Credit Union Australia have announced the launch of their app (iM CUA) across iOS and Android after a successful trial that resulted in $11.6 million of new loans being taken out via the instant messenger app.
CEO Rob Goudswaard said that the pilot “with 2467 Apple iPhone users over the past nine months” had been judged a success and would now be expanded.
“The app resulted in a net promoter score of 53 amongst pilot users and $11.6 million in new lending,” Goudswaard said.
“We’re now preparing to relaunch the app in the coming weeks, making it available to all CUA members on compatible Apple and Android devices.”
The app itself if different from the chatbots getting around at the moment, you aren’t talking to a machine with artificial intelligence, you are talking to a person. The iM CUA app allows you to see a bio of each advisor before picking the one you want to speak to.
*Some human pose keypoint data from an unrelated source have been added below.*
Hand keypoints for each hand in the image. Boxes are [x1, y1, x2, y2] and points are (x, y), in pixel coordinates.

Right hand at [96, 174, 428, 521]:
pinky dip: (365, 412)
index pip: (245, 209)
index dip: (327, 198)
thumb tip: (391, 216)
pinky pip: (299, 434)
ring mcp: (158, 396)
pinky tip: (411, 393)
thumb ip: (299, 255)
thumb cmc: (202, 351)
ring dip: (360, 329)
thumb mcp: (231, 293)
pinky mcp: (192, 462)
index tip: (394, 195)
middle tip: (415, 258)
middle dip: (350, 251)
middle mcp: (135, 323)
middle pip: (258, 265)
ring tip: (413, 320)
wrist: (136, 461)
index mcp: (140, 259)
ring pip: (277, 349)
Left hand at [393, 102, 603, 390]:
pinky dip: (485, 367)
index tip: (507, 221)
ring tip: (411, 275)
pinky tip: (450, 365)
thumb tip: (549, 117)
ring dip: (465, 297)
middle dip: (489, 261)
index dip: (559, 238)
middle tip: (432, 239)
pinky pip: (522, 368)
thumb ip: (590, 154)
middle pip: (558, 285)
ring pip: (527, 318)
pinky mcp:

The point of difference between the CUA’s app and many of the current pop-up chat windows is that you can choose to speak to the same person on an on-going basis.
“The really exciting part is that your personal banker is the same person every time, meaning they get to know you personally, using a digital channel,” Goudswaard said.
“The app uses the member’s online banking credentials to log them in, and once digitally verified, they can then interact at a one-on-one human level with their personal banker.”
The success of the trial and subsequent launch of the iM CUA app shows that there is an appetite for this kind of interaction and customers are happy to take care of their banking without ever speaking to someone.
This kind of technology can open the door to many opportunities for different industries. Imagine accountants being able to liaise with clients and do compliance work via an app, the client just gives them a few pieces of information and off they go.
It will be interesting to see if any other banks adopt a similar approach to customer banking, people already use their banking apps to request new cards, open accounts and make cardless payments.